There are very few assays to IDENTIFY proteins unless you have specific proteins of interest and have antibodies for them. Gels can give you approximate molecular weights, but bands and/or even spots typically cover at least several proteins, and the molecular weights are approximate (e.g., a gel spot or band might correspond to a molecular weight of, say, 15,000, while mass spec would give more like, 15,201.2). Mass spectrometry is often the start, and then Westerns, for example, would be used to confirm identifications of interest.

(But nothing in this area is 'simple'!)

:)

Salt precipitate supernatant and do commassie blue to identify by size

Hi Pastula

I think the FACS analysis is the best way to go if you are looking for proteins in exosomes using beads or western blotting with specific antibodies. ELISA is the other way of identifying specific proteins

RKG

There are very few assays to IDENTIFY proteins unless you have specific proteins of interest and have antibodies for them. Gels can give you approximate molecular weights, but bands and/or even spots typically cover at least several proteins, and the molecular weights are approximate (e.g., a gel spot or band might correspond to a molecular weight of, say, 15,000, while mass spec would give more like, 15,201.2). Mass spectrometry is often the start, and then Westerns, for example, would be used to confirm identifications of interest.

(But nothing in this area is 'simple'!)

:)

I agree with John. You can try few simple techniques such as FACS analysis, at the same time you can also go for ELISA and western blot. I believe western blot would be more simplified if you have the antibody for it. :)

Hi, thank you all for the answers!

The supernatant causes an effect on cells I am working with and we would like to know which protein is resposible for that and then go for the signalling pathway.

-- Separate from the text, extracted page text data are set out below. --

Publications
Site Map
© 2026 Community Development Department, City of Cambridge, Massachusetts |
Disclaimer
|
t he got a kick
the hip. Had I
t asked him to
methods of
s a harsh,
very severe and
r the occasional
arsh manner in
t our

At the moment I do have only hypothetical protein candidates,

so I do not have my protein of interest yet.

The mas spec is planned. I was wondering whether I could treat the supernatant in different ways to speculate for the general features of the potein of interest e.g. if contains lipid modifications etc?

go for dot blot analysis..

If you have no ideas of what protein you are looking for, there are different targets/pathways related protein arrays which are commerical available (Eg. angiogenesis array, phospho-protein array supplied from R&D, Raybiotech, etc).

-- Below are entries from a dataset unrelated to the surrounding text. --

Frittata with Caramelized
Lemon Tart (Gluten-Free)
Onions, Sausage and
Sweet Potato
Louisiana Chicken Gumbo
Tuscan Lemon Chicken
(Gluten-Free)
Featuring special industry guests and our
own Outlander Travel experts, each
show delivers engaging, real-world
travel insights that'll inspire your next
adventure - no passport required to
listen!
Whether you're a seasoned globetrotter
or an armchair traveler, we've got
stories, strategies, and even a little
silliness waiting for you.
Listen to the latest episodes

If it is a quantification of total protein, then Bradford protein assay will work.

I think at least you can concertrate the supernatant and run a SDS-PAGE, so that you can estimate the weight of proteins and filter your candidates.

Please be careful with the MS results, since if your protein will be at low level the abundant contaminants will cover it. Anyway the MS is a very, very semi-quantitative at this moment, thus your protein of interest can be not found as regulated or you will find an artifacts. If you have already candidates, please buy the antibodies, and verify it by ELISA or Western-blot. If these analyses will show no regulation you still can publish it as an negative control…

I think that given you have a bio active response the first step would be to fractionated your supernatent using simple size exclusion chromatography using something like sephacryl S200. Test each fraction against the target cells for a biological response. This will give you a rough idea of the globular protein equivalent molecular mass of the protein (not all secreted proteins are globular and irregular elongated proteins elute early because there effective dynamic radius is that of a much heavier globular protein). You can refine the isolation by using s100 or s300 if it is a particularly small or large dynamic radius protein. More importantly the fractions with bio activity can then be subjected to mass spectrometry in the hunt for the target.

However, I would suggest growing the producer cells in serum free media for a 2-3 days and using this in your fractionation and mass spectrometry experiments. Be aware that bovine serum albumin is so abundant it can swamp out signals from less abundant target secreted proteins - hence trying serum free media may really help in your identification of candidate proteins.

Dear Agnieszka

The best way to find a protein that is responsible for an action in cell signaling is proteomics study.

You can run a 2DE to find over hundred protein spots and then analyses them one by one.

For total protein measurement, you can also use Bradford protein assay in simple three steps.

Cheers

I would like to thank all of you for very helpful answers!